The nitrides also displayed better results when the medium was water. InGaN achieved a 9.8% global efficiency at 100 meters, while InAlN did 8.6%. In contrast, GaAs presented much more inferior results, with the efficiency dropping to 2.4% at only 1 meter.
“This semiconductor is practically unusable for underwater applications,” the academics said. “It is worth noting that at a distance of 20 m, nitride-based OPCs still reach a global efficiency of over 46%.
The research group said that the nitrides could potentially produce roughly ten times more energy in the same amount of time. They exhibit high efficiencies of more than 63% at extreme light intensities of 1,000 Wcm-2. For comparison, GaAs's highest achievable efficiency is around the same as 67.3% at 100 Wcm-2.
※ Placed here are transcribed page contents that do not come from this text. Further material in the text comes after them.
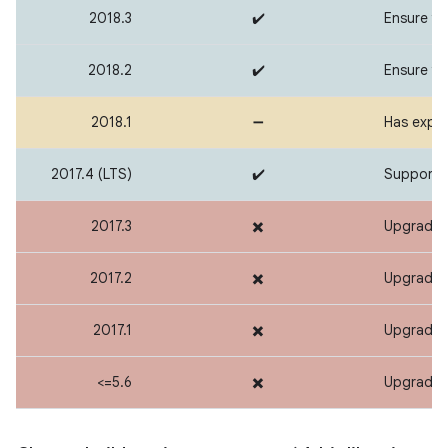
2018.3
✔️
Ensure you
2018.2
✔️
Ensure you
2018.1
➖
Has exper
2017.4 (LTS)
✔️
Supporte
2017.3
✖️
Upgrade t
2017.2
✖️
Upgrade t
2017.1
✖️
Upgrade t
<=5.6
✖️
Upgrade t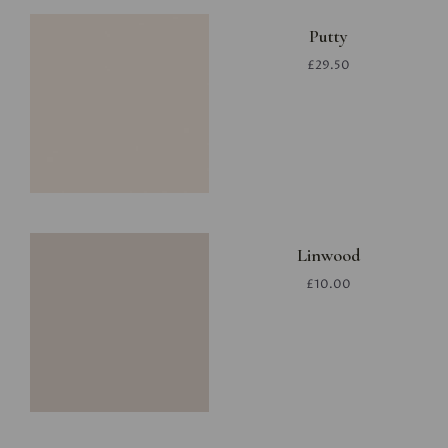
Putty
£29.50
Linwood
£10.00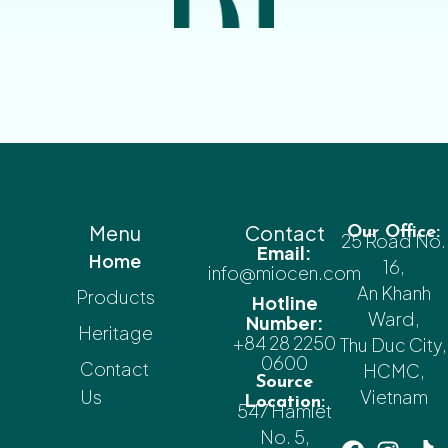
Menu
Contact
Our Office:
25 Road No.
Email:
Home
16,
info@miocen.com
An Khanh
Products
Hotline
Ward,
Number:
Heritage
+84 28 2250
Thu Duc City,
0600
Contact
HCMC,
Source
Us
Vietnam
Location:
547 Hamlet
No. 5,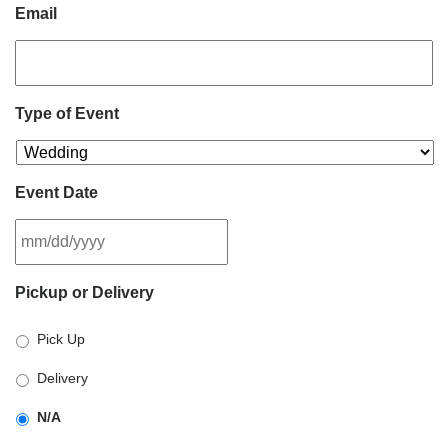
Email
Type of Event
Event Date
MM
Pickup or Delivery
slash
DD
Pick Up
slash
YYYY
Delivery
N/A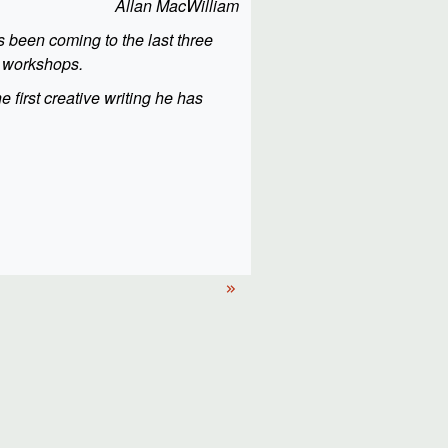
Allan MacWilliam
s been coming to the last three
f workshops.
he first creative writing he has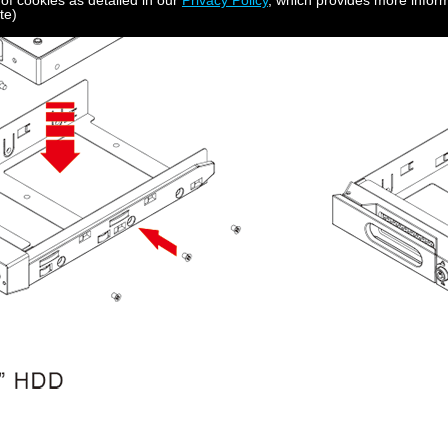
 of cookies as detailed in our
Privacy Policy
, which provides more inform
te)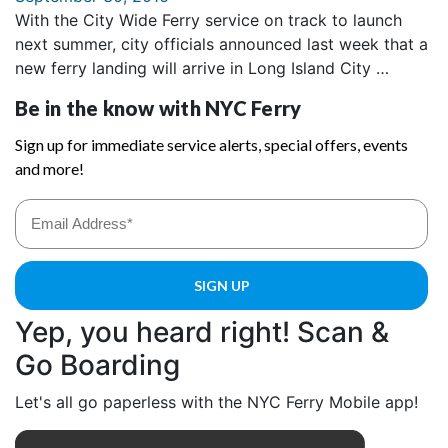
With the City Wide Ferry service on track to launch
next summer, city officials announced last week that a
new ferry landing will arrive in Long Island City …
Yep, you heard right! Scan &
Go Boarding
Let's all go paperless with the NYC Ferry Mobile app!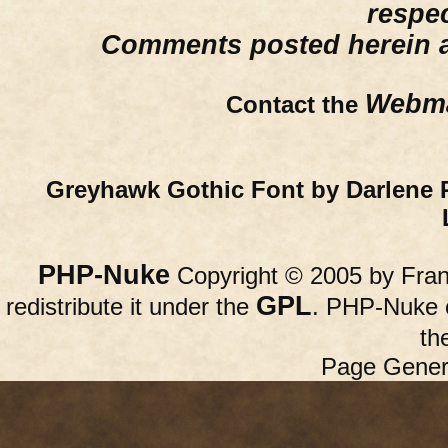
respe
Comments posted herein ar
Webma
Contact the
Greyhawk Gothic Font by Darlene 
PHP-Nuke
Copyright © 2005 by Franc
GPL
redistribute it under the
. PHP-Nuke c
th
Page Gener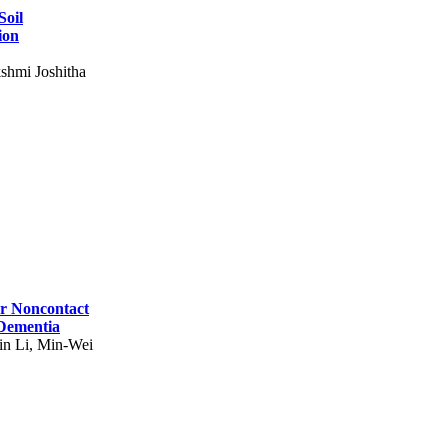
Soil
ion
shmi Joshitha
for Noncontact
 Dementia
in Li, Min-Wei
“This enhancement is mainly attributed to the reduction of series resistance losses at intense illuminations, from 28% to around 14%, due to the decrease of current density caused by the use of higher energy gap materials,” they explained.
They described their findings in “Wide-bandgap III-V materials for high-efficiency air and underwater optical photovoltaic power transmission,” which was recently published in Solar Energy Materials and Solar Cells.
“It is worth noting that the potential fabrication of the devices is constrained to the technological manufacturing restrictions that may arise during the process, as growing the semiconductors with sufficient quality, reaching the desired doping levels or avoid lattice mismatches between the layers,” the researchers said. “The viability of the process also depends on whether the preferred wavelengths or similar are available. In addition, the monochromatic light source should be able to provide such intense power densities and guarantee an operable angular dispersion of the beam within the distances considered.”